---------- Selection

Smoosh is good. But they are unformed. They don’t know how to act, talk or dance yet. In a description of Smoosh in one of the free Portland weeklies, the following: “When the army of young girls on my block hit the preteen mark, an unexplainable heaviness oozed over our neighborhood like “The Nothing” in The Neverending Story. Saturday night slumber parties became whirlpools of maniacal giggling and tears, powered by overactive imaginations, blossoming sex drives, and crushing self-doubt.” DUDE. At last I know where my real problem is – I never really matured past the age of thirteen. You are describing ME.

But I digress. Smoosh finished their set, I finished my drink, and I was on the floor as soon as Eels hit the stage.

Part of the reason I wanted to see this show again is, last weekend when I saw them I was pretty buzzed. As in, I remember it was a fantastic show, and I remember bits and pieces, but I had shit on my mind and that combined with the buzz messed me up. Last night I was fairly sober. So I remember it all. The guy with the “Security” T-shirt who stood glaring out at the crowd, but then in the course of the night proceeded to dance, do kung-fu moves, squirt whipped cream into people’s mouths (and then wipe them off with a tissue – TWISTED), play keyboards, make random announcements before songs, and at one point, take over the guitar from E while he went backstage. Security Guy was just a little tidbit that made one go “holy fuck, this show is INSANE.”

So then… it was so good I almost started crying a couple of times. E was dressed in some crazy jumpsuit with airplane goggles and longish hair sticking out from a cap with another pair of goggles, and there was a wind machine blowing on him… the effect was quite striking, and I think I am in love again. There were moments of great beauty, and moments of two guitars about to rip your head off. The girls from Smoosh were right next to me on the floor and were jumping up and down like they were on pogo sticks, because like I said they haven’t learned to dance yet. The crowd, though somewhat sparse, was appropriately enthralled and respectful. I think I love Portland.

Then, sadly, it was over. I didn’t bring my phone so I couldn’t call Michael from The Violet Burning, but I walked out into the rain and uptown to one of two bars he had said they would be at. It was a club, and definitely one where people were going to be taking drugs. I didn’t see him so I got out of there quick before I could get myself into trouble. See! Even I, Shannon Essa, can sometimes be good.

Out in the rain, I walked aimlessly trying to get a cab. Finally I got one and the driver got so lost he did not want to charge me. But I made him take money. Portland has cute cab drivers too, by the way.

This morning I dreamed about Mark Oliver Everett. He was at my house and I asked him what the scoop was with Security Guy. Then he looked at my CDs and asked me to put on the Living Blue. I was happy that all my Eels CDs were in plain view. “This band sucks,” E said. The rest of the dream involved unsuccessful sex and my grandmother, but I’d rather not elaborate.

--------------------

**Required task A:** Name every band mentioned in the Eels concert post.
**Required task B:** Extend the Eels concert post beyond its final sentence.
The items play no part here.

---------- Dataset rows

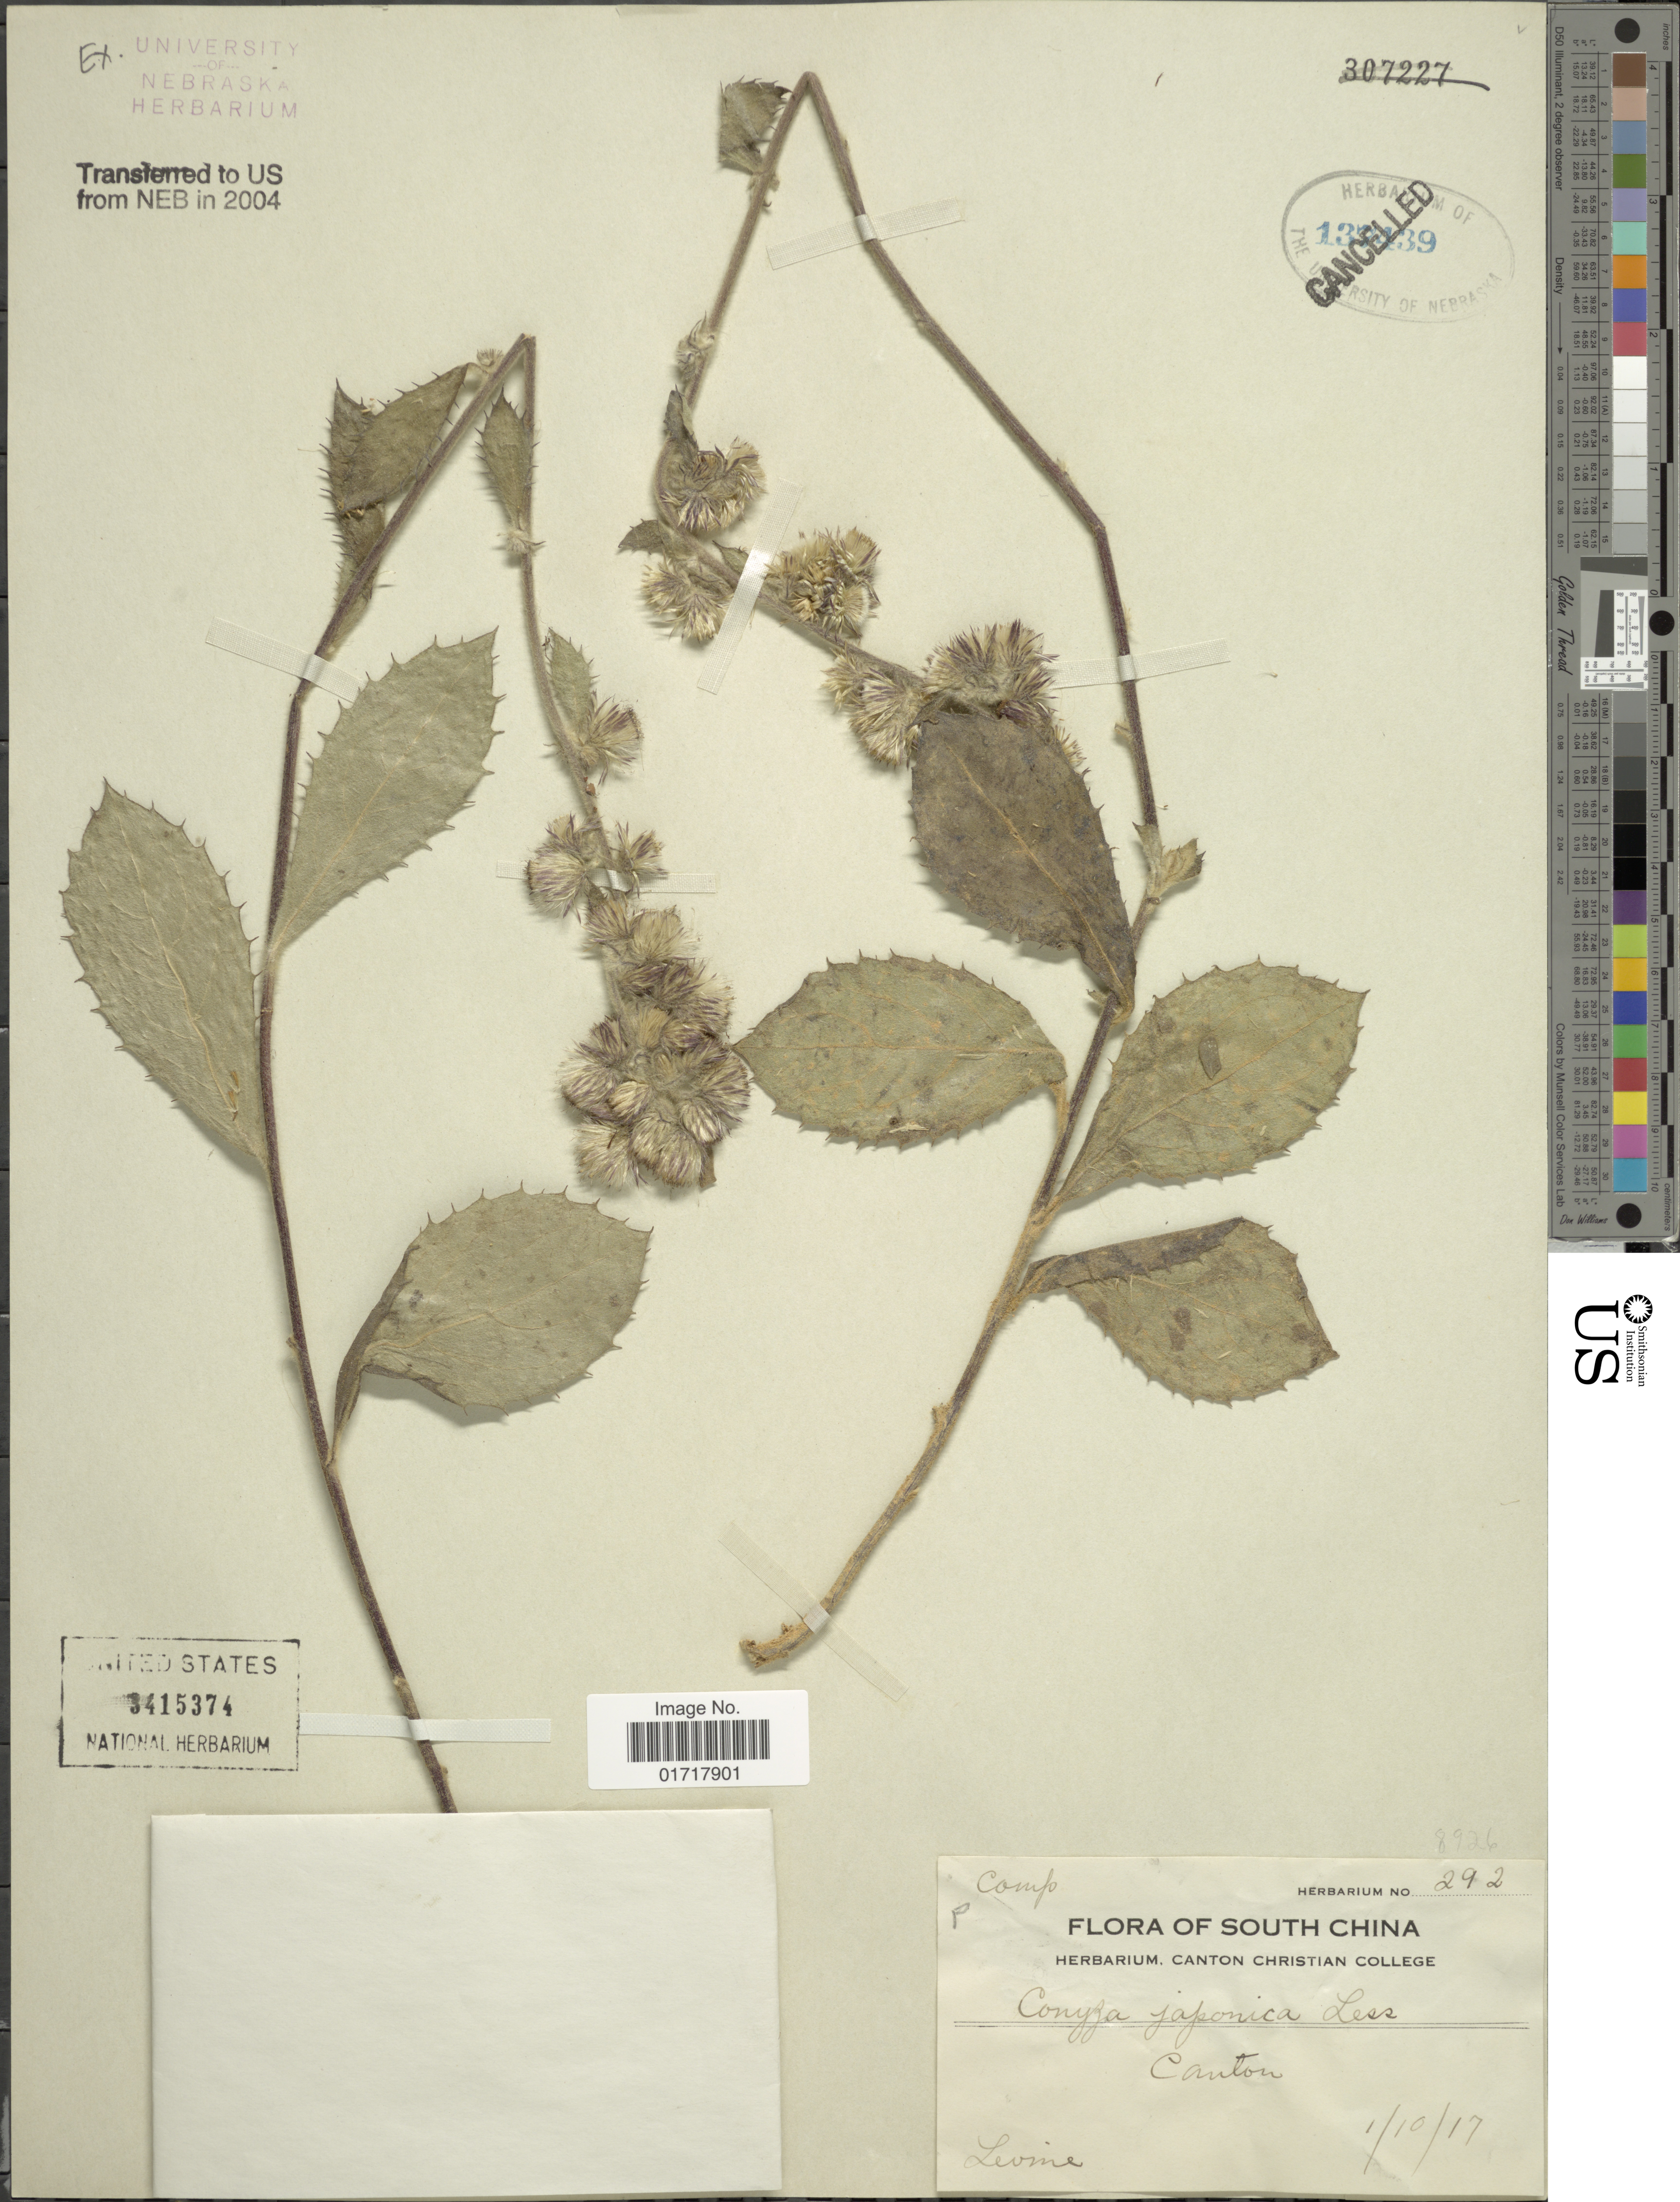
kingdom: Plantae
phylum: Tracheophyta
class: Magnoliopsida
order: Asterales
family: Asteraceae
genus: Conyza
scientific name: Conyza japonica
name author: (Thunb.) Less.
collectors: -. Levine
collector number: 292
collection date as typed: Transcribed d/m/y: 1/10/17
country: China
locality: South China. Canton.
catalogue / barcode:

--------------------

**Answer A:** Smoosh, Eels, The Violet Burning, the Living Blue

**Answer B:**
During that show I had this image of myself crucified on an electric guitar. I can’t think of anything that makes me quite as happy. And I am glad.

Land of the Un-Hip

Saturday, June 3rd, 2006

I am in Portland. I got here last night and to be totally honest it would have been better to get here today. Last night was, kind of, well, lame. I don’t know where I got it in my head that Portland is this uber-cool city with a fantastic bistro on every corner.

I had to go through Oakland and had over an hour to kill so I went to the bar, which was packed and had a slow-as-molassas server. I mean, she was SLOW. After twenty minutes I got a drink, but in the meantime struck up a conversation from some businessman from Seattle. “Service with a smile,” he said. “I don’t care if there is a smile as long as there is service,” I said. Well this comment was going to bite me in the ass later.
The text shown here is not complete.